## [WORK REQUIRED]
Arrange as a numbered list only the lines that begin with the line containing "# ListFragment" and end with the line containing "### Properties", including both and skipping any blank lines.

## [Records drawn from a data source]
[Start of Attachment]

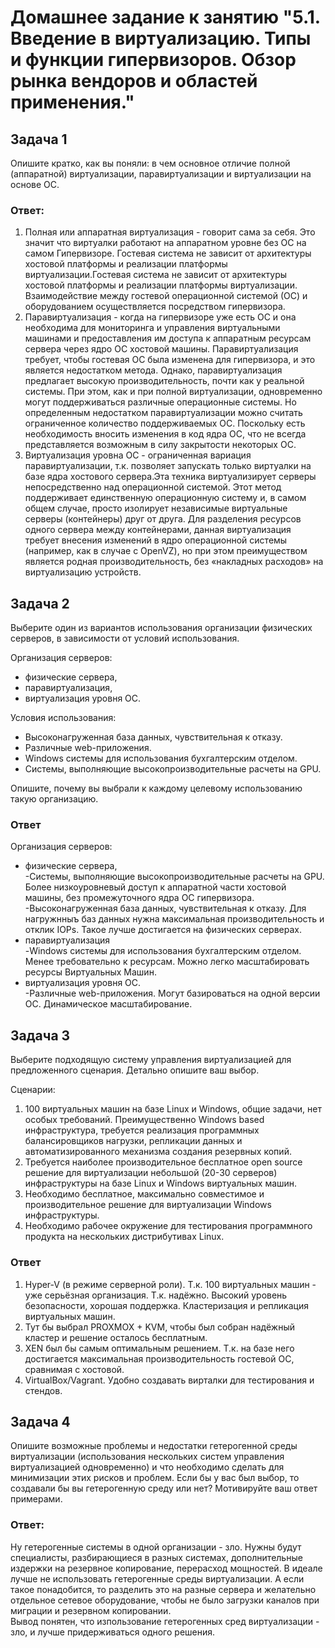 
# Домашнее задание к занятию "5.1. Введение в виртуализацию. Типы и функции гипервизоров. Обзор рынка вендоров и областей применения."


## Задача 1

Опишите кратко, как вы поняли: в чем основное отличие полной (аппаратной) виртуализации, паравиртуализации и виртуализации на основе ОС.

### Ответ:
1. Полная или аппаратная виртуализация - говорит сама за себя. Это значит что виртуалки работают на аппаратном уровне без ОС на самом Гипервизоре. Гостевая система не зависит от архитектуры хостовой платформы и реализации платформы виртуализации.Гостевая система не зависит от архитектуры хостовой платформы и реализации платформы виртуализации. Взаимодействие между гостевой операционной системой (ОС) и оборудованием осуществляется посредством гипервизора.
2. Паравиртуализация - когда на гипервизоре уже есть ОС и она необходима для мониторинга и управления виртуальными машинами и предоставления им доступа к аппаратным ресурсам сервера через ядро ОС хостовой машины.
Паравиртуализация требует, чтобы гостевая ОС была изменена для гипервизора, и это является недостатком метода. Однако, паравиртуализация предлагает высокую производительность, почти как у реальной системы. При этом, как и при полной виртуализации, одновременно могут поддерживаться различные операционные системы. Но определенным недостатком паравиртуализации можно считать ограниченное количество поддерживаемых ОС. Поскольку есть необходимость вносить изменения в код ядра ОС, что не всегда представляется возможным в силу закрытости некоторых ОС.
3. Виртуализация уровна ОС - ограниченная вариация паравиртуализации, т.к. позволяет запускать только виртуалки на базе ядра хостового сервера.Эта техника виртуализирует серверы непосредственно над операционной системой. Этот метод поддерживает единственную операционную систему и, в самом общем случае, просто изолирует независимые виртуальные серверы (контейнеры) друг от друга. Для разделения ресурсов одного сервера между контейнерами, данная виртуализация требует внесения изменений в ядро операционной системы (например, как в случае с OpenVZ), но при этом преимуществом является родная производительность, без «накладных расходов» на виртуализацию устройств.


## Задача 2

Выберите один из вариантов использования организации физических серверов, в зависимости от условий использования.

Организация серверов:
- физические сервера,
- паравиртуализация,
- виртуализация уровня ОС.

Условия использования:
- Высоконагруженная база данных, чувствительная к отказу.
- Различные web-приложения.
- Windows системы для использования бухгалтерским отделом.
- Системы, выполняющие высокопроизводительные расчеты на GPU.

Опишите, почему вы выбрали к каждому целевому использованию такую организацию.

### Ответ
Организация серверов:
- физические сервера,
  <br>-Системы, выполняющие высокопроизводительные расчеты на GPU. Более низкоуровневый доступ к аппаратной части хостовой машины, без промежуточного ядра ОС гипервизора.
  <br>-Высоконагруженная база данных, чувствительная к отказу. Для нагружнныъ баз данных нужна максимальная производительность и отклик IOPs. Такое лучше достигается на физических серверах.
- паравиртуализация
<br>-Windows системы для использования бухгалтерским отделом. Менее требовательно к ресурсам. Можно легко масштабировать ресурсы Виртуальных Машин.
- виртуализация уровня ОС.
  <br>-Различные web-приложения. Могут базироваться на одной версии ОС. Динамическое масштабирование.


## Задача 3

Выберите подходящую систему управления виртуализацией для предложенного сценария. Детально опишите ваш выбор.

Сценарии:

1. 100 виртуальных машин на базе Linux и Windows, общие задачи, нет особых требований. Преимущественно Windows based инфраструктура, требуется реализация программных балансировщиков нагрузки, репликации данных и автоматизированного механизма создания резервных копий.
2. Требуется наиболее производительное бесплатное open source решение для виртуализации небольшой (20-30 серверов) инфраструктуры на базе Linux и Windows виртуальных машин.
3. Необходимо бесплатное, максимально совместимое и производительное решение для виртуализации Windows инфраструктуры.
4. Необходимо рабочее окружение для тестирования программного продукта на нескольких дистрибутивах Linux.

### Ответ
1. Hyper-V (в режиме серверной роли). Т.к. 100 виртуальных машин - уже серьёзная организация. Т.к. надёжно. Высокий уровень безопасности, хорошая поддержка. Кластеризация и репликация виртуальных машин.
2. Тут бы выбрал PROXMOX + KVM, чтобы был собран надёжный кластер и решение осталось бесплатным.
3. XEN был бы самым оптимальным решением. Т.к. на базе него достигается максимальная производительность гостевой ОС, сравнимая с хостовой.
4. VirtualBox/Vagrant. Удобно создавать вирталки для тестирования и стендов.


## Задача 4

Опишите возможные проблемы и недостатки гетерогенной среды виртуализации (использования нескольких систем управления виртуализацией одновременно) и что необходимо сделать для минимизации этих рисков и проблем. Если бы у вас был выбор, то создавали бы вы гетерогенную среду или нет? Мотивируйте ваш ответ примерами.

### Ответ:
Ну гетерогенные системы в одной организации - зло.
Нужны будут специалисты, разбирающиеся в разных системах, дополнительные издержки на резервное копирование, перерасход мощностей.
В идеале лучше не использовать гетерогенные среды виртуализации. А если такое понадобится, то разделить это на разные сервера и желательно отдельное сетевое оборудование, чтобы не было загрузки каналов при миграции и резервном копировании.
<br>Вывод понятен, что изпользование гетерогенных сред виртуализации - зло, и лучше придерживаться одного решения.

[End of Attachment]
[Start of Attachment]

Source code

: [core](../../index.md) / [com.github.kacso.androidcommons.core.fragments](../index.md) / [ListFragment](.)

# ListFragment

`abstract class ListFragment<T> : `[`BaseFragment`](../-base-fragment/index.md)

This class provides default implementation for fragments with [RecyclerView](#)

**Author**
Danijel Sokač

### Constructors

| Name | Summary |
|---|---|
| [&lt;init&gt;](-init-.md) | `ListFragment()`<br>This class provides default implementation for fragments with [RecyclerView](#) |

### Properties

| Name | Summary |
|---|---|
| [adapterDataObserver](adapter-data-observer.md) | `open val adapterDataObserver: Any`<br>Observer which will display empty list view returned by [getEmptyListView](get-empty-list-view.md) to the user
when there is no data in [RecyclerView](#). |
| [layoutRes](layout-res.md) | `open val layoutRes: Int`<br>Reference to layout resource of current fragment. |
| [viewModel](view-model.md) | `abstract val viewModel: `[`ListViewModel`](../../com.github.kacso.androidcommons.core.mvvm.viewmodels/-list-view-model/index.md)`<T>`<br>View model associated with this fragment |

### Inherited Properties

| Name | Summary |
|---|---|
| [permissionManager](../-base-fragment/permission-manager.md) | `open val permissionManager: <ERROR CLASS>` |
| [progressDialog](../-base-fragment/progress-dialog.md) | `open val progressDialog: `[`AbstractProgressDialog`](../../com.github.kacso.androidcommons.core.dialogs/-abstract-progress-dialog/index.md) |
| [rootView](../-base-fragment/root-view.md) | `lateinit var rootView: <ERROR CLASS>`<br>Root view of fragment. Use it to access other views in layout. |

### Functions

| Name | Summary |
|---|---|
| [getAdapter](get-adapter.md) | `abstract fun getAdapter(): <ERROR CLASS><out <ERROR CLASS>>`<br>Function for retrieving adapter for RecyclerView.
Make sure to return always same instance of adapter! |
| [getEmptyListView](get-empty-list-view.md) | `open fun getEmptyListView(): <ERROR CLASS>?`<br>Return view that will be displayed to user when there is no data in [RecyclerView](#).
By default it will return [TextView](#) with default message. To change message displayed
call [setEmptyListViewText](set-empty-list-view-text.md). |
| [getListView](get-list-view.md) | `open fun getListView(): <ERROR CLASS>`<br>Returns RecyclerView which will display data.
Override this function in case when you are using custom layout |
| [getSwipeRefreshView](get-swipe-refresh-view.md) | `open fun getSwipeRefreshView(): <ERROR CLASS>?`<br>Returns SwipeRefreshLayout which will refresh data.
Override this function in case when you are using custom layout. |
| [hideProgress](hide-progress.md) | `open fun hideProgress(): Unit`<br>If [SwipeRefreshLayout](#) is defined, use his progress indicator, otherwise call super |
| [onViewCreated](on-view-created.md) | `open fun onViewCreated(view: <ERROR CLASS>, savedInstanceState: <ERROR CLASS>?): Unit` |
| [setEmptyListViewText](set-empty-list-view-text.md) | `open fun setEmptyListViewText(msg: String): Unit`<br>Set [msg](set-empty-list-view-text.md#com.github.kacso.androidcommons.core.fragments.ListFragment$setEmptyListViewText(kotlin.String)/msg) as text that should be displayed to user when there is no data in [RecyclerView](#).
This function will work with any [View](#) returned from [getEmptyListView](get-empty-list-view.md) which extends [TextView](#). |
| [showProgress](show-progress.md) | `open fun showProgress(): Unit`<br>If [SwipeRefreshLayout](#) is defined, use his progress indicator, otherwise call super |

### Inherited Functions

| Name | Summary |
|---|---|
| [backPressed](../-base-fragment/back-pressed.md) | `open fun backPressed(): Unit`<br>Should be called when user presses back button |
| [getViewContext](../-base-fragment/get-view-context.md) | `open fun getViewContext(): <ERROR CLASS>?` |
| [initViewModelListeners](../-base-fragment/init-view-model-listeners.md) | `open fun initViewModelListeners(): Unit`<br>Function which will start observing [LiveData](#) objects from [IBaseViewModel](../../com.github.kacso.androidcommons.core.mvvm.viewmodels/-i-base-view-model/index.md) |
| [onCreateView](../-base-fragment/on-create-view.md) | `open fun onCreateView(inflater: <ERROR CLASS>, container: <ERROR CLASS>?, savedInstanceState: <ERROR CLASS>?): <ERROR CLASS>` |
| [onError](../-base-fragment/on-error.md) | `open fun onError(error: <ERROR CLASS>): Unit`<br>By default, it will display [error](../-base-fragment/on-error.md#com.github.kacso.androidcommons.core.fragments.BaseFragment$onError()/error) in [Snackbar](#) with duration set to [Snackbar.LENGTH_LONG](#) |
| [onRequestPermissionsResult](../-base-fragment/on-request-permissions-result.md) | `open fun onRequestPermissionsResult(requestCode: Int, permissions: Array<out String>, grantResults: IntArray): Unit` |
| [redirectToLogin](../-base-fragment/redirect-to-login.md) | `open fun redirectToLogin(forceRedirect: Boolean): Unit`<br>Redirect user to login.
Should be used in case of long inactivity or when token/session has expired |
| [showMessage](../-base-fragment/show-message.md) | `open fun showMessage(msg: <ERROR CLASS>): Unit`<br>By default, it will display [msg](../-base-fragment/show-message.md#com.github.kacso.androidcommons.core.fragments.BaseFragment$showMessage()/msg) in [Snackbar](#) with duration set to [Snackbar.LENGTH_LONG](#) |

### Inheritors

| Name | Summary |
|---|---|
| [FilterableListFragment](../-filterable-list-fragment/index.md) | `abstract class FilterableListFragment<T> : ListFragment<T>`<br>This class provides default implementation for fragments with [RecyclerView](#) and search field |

[End of Attachment]
[Start of Attachment]

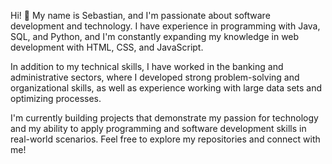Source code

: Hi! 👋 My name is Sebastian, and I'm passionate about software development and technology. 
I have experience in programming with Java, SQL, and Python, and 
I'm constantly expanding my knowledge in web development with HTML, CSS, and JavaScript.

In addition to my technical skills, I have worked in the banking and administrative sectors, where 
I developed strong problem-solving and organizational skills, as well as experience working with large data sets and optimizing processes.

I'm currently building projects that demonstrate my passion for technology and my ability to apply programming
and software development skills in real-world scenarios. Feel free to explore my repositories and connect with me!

[End of Attachment]

## [OUTPUT FOR THIS EXERCISE]
1. # ListFragment
2. `abstract class ListFragment<T> : `[`BaseFragment`](../-base-fragment/index.md)
3. This class provides default implementation for fragments with [RecyclerView](#)
4. **Author**
5. Danijel Sokač
6. ### Constructors
7. | Name | Summary |
8. |---|---|
9. | [&lt;init&gt;](-init-.md) | `ListFragment()`<br>This class provides default implementation for fragments with [RecyclerView](#) |
10. ### Properties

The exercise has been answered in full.